- **WORK TO COMPLETE**:
The expected output is the line holding "pinky tip: (336, 217)" plus every line after it through the end of the listing, copied exactly.
----- MATERIALS PROVIDED
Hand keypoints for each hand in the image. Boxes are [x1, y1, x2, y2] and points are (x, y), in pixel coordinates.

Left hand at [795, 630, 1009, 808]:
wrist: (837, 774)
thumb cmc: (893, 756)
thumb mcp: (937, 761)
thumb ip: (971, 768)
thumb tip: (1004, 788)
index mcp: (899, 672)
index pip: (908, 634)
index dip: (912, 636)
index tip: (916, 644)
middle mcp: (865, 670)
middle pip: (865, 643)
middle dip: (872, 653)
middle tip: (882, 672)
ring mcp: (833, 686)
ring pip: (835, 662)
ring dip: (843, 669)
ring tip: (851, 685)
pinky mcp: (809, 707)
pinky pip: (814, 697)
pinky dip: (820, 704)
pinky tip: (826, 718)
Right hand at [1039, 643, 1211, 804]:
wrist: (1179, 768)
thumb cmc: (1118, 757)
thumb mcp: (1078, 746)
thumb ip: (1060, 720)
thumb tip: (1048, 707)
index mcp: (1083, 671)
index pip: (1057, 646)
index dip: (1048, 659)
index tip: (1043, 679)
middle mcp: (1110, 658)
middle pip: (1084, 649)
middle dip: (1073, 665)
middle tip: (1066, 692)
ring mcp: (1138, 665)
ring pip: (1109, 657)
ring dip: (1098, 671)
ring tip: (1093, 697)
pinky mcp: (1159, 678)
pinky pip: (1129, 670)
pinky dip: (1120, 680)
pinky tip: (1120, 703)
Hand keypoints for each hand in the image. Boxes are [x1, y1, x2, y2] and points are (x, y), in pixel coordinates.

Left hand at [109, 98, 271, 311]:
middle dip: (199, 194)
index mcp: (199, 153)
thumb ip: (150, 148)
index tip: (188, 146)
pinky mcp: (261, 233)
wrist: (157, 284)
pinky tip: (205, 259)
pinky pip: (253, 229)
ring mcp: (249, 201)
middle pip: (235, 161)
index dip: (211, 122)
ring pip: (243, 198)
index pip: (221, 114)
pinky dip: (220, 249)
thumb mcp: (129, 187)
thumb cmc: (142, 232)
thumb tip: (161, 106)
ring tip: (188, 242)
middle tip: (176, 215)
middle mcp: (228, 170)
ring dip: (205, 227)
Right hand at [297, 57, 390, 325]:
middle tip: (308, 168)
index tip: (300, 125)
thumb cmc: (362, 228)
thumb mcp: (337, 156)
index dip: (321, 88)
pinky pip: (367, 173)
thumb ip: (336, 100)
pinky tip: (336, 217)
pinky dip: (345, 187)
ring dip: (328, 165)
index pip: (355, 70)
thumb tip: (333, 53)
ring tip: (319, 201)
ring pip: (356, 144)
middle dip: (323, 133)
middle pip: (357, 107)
----------
- **ANSWER FOR THIS EXERCISE**:
pinky tip: (336, 217)
pinky dip: (345, 187)
ring dip: (328, 165)
index pip: (355, 70)
thumb tip: (333, 53)
ring tip: (319, 201)
ring pip: (356, 144)
middle dip: (323, 133)
middle pip: (357, 107)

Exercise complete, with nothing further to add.